Why Hadoop required ?
Every day a large amount of unstructured data (that has outgrown in size) is getting dumped into our machines. The major challenge is not to store large data sets in our system but to retrieve and analyse the big data in the organizations that too data present in different machines at different locations. In this situation a necessity for Hadoop arises. Hadoop has the ability to analyse the data present in different machines at different locations very quickly and in a very cost effective way .It uses the concept of MapReduce which enables it to divide the query into small parts and process them in parallel. This is also known as parallel computing.
Here it saying the Hadoop stores petabytes of data, it doesn’t mean that Hadoop is database. Hadpop framework can handle and process large amount of data.
RDBMS vs Hadoop
• SQL designed for Structured Data
• Scales up –Need Database-class servers
• Economical -a machine with four times the power of a standard PC costs a lot more than putting four such PCs in a cluster
• Key Value Pairs instead of Relational Tables
• Functional Programming (Map Reduce) instead of SQL
• Offline processing instead of online transaction processing
|Node Based, Flat file structure||Relational Database|
|Analytical and BigData process||OLTP process|
|Structure, Semi structure , Un structure||Structure schema based|
|Inbuilt fault tolerance||Need configuration on fault tolerance|
|Petabytes and greater||Tera bytes of data|
|Write once and Read more||Read/Write more|
History of Hadoop
More Details on Hadoop history
Hadoop is an open source software framework that supports data intensive distributed applications which is licensed under Apache v2 license.
It was 2002 when the seeds of Hadoop was first planted, Doug Cutting and Mike Cafarella started working on the project known as Nutch. It wasn’t easy to work on Nutch as it run across a handful of machines and someone had to watch it around the clock to make sure it didn’t fall down.
In October 2003 Google released the Google File System paper and the MapReduce paper.
In December 2004 Doug Cutting added MapReduce support to Nutch.
In 2006, Cutting went to work with Yahoo, which was equally impressed by the Google File System and MapReduce papers and wanted to build open source technologies based on them.
In 2008 Yahoo ran 4,000 Hadoop cluster and Hadoop won terabyte sort benchmark.
In 2009, Facebook launched SQL support for Hadoop.
Almost everywhere you go online now, Hadoop is there in some capacity.
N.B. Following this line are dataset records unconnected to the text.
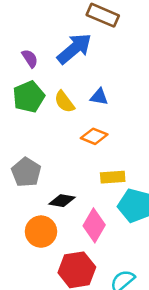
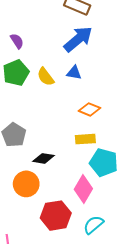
blue arrow: (74, 49) -> (78, 39), moved
orange diamond: (94, 136) -> (89, 109), moved
pink diamond: (94, 225) -> (83, 189), moved

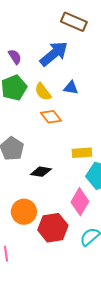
blue arrow: (78, 39) -> (54, 54), moved
orange diamond: (89, 109) -> (51, 117), moved, turned 30
orange circle: (26, 184) -> (24, 212), moved

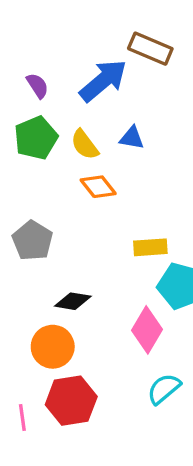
brown rectangle: (74, 22) -> (150, 49), moved
black diamond: (41, 172) -> (73, 301), moved
red hexagon: (53, 228) -> (71, 401), moved

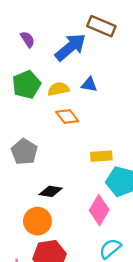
purple semicircle: (38, 86) -> (28, 39), moved
yellow semicircle: (85, 145) -> (58, 89), turned 115

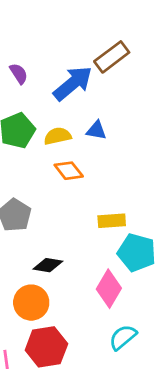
brown rectangle: (101, 26) -> (112, 57), turned -60

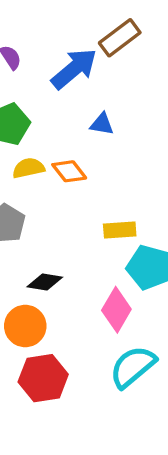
yellow semicircle: (58, 136) -> (29, 168), moved
cyan semicircle: (123, 337) -> (133, 367), size x1.4

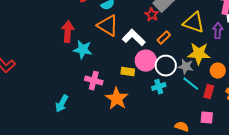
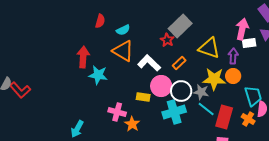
orange circle: (218, 71) -> (233, 76), moved
pink cross: (94, 81) -> (117, 112), moved
cyan cross: (159, 87) -> (174, 112), size x1.6
red rectangle: (209, 92) -> (224, 117), size x1.6
orange star: (117, 99) -> (132, 124), size x0.7

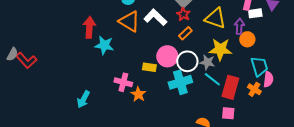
red star: (167, 40) -> (183, 14), moved
white L-shape: (149, 63) -> (155, 17), moved
orange circle: (233, 76) -> (247, 39), moved

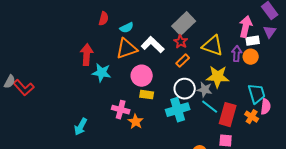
orange triangle: (129, 21) -> (127, 49), turned -50
orange circle: (247, 39) -> (251, 57), moved
pink circle: (167, 56) -> (142, 76), moved

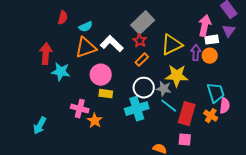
yellow triangle: (213, 46) -> (172, 45), turned -45

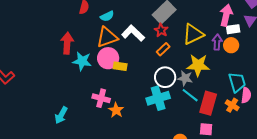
pink circle: (101, 75) -> (108, 58), moved
yellow rectangle: (106, 94) -> (120, 66), moved

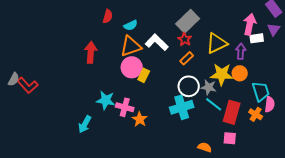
orange circle: (231, 45) -> (240, 73), moved
cyan star: (82, 61) -> (106, 100), moved
yellow rectangle: (120, 66) -> (144, 75), turned -72

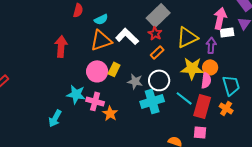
pink circle: (132, 67) -> (97, 71), moved
gray star: (209, 87) -> (135, 81), moved
pink semicircle: (270, 104) -> (206, 80), moved

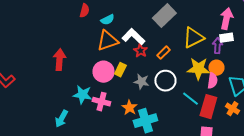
white rectangle: (227, 32) -> (226, 38), moved
red star: (155, 33) -> (140, 51), moved
red arrow: (61, 46) -> (59, 60), moved
cyan cross: (152, 101) -> (145, 121), moved
orange star: (110, 113) -> (129, 108), moved

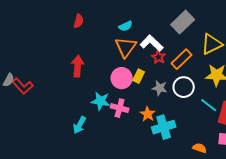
red semicircle: (84, 11) -> (79, 21), moved
orange triangle: (107, 41) -> (126, 47), turned -35
orange rectangle: (163, 53) -> (182, 59), size x1.5

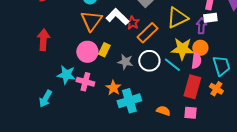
red star: (159, 57) -> (132, 23), moved
cyan line: (209, 105) -> (172, 65), moved
orange semicircle: (200, 148) -> (163, 111), moved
Facebook, eBay, Etsy, Yelp , Twitter, Salesforce.com.
Current Common Challenges
• How to understand data in different forms
• Store and analysis process
• Data transfer rate between nodes
• Hardware cost & problems
• Fault tolerance
• Analysis speed & data access patterns
Best practices for scaling with your data
• Accessible : Hadoop runs on large clusters of commodity machines or on cloud.
• Robust: Hadoop is architect with the assumption of frequent hardware malfunctions. It can gracefully handle most such failures.
• Scalable : Hadoop scales linearly to handle larger data by adding more nodes to the cluster any time.
• Simple: Hadoop allows users to quickly write efficient code.
• Data Locality: Move Computation to the Data.
• Replication : Use replication across servers to deal with unreliable storage/servers adoption (default replication 3)
• Business Drivers: Bigger the data, Higher the value
• Financial Drivers: Cost advantage of Open Source + Commodity H/W
• Low cost per TB
• Technical Drivers: Existing systems failing under growing requirements.
Use case of Hadoop
BigData+Social data influencing the election decisions.
Collection of published papers by Oxford Journal (ref: Oxford Journal) in political analysis, all are using innovative technologies for analysing on pools .These published papers show us how BigData tools are help in political research.
Due to global financial crisis in 2008 resulted in the jobs, income, rank of financial company.
Hadoop will help to avoiding this type of risks:
• Quick fraud detection
• Customer Segmentation analysis
• Customer Sentiment analysis
• Risk aggregation
Correlating air quality data with asthma admissions. Life sciences companies use genomic and proteomic data to speed drug development.
The Hadoop data processing and storage platform opens up entire new research domains for discovery.
Hadoop Eco Systems
• HDFS: A distributed file system that runs on large cluster of commodity hardware.
• MapReduce: It is framework for distributed processing of large data sets on commodity hardware.
• Hive: Distributed data warehouse. Data will store in HDFS and it provides query language similar SQL(called HQL)(framework translate query to MR Jobs internally)
• Pig: A high-level data-flow language, used for large datasets, user can do easily work with or without knowledge of programming.
• HBase: A distributed and column-oriented database. It uses HDFS for storage layer and it supports batch-style computations data(random reads).
• Sqoop: Import/export the data from RDBMS databases to/from HDFS.
• Flume: Flume is distributed, reliable service for efficiently collecting, aggregating, and moving large amounts of log data into HDFS.
• Oozie: It is a service for running and schedule workflows of Hadoop tasks (any job we can schedule: mapreduce, hive, pig, sqoop jobs).